Google erklärt Symantec-Zertifikate für ungültig
Symantec hat ohne Befugnis Browser-Zertifikate für den verschlüsselten Datenverkehr ausgestellt. Google reagiert nun und entzieht allen Symantec-Zertifikaten das Vertrauen.
Der Sicherheitsexperte Andrew Ayer hat im Januar enthüllt, dass zu Symantec gehörende Firmen seit 2015 ohne Befugnis SSL/TLS-Zertifikate für den verschlüsselten Datenverkehr ausstellen. Das hat nun Folgen. Chrome-Entwickler Ryan Sleevi kündigte an, dass Google deswegen gegen Symantec vorgehe.
Technisch sei es nicht möglich, zu erkennen, welche Zertifikate Symantec regelwidrig ausgestellt habe.
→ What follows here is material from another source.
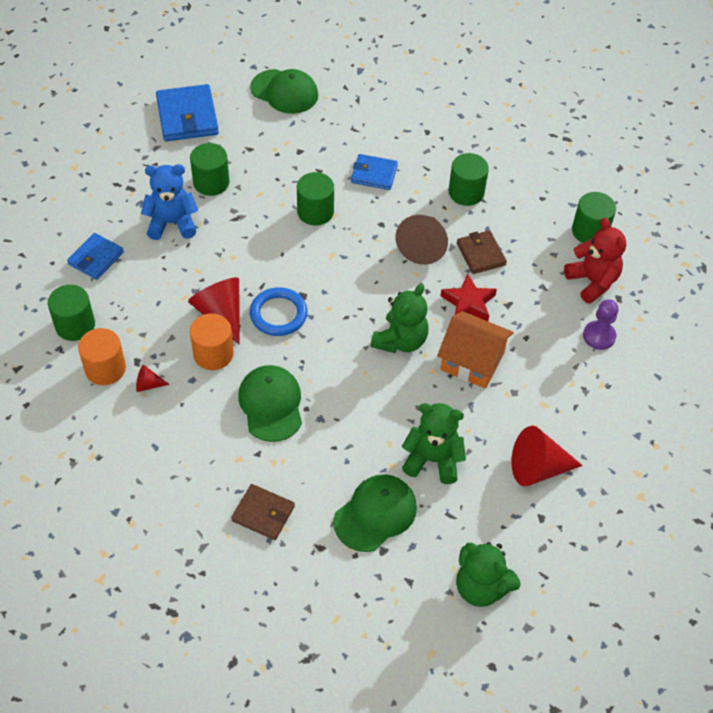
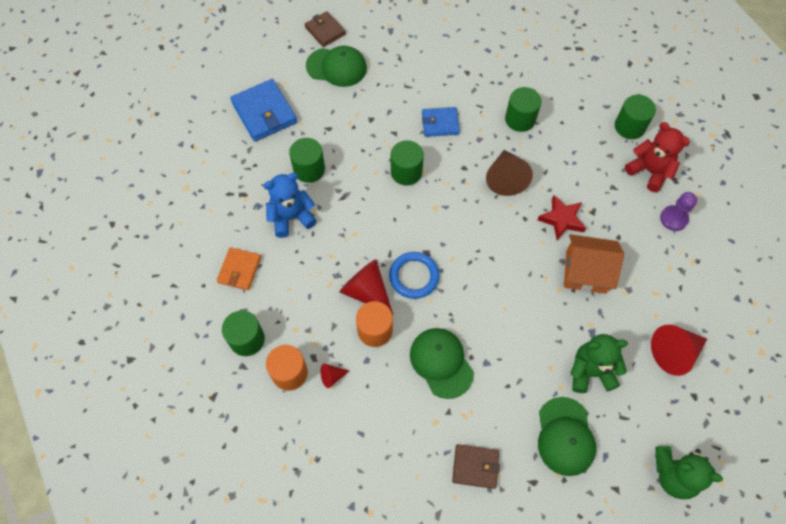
camera: 15 degrees left, 10 degrees up
(96, 258) = (239, 270): blue wallet -> orange wallet
(375, 514) = (565, 436): green cap -> green cap turned 150 degrees clockwise
(400, 341) = (522, 270): green teddy bear -> none
(480, 254) = (553, 172): brown wallet -> brown wallet (325, 31)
Das Unternehmen sei zudem Anfragen von Google- und Mozilla-Entwicklern ausgewichen. Google werde darum in den nächsten Monaten alle Symantec-Zertifikate für ungültig erklären, schreibt Sleevi. Das würde bedeuten, dass alle Kunden von Symantec ihre SSL/TLS-Zertifikate ersetzen müssen.
Betroffen sind auch Zertifikate, die Symantec neu ausstellt. Sie sollen nur noch 9 Monate gültig sein. Google will zudem, dass Symantec keine Extended-Validation-Zertifikate mehr vergeben darf. Sie ermöglichen es, im Browser eine Leiste mit dem Firmennamen anzuzeigen, unterscheiden sich aber ansonsten nicht von normalen Zertifikaten. Die Zertifizierungsstellen verlangen für die Extended-Validation-Zertifikate über 1000 US-Dollar.
Google übertreibe, sagt Symantec gegenüber golem.de. Es seien nicht 30000 Zertifikate betroffen, sondern 127. Ausgestellt habe diese Crosscert. Laut Golem sind für Symantec nur Zertifikate problematisch, die die koreanische Zertifizierungsstelle unberechtigterweise für fremde Domains vergab. Google hingegen sage, dass alle Zertifikate, die nicht hinreichend auditierte Partner ausstellten, nicht vertrauenswürdig seien. Symantec wies die Vorwürfe auch in einem Blogeintrag entschieden zurück.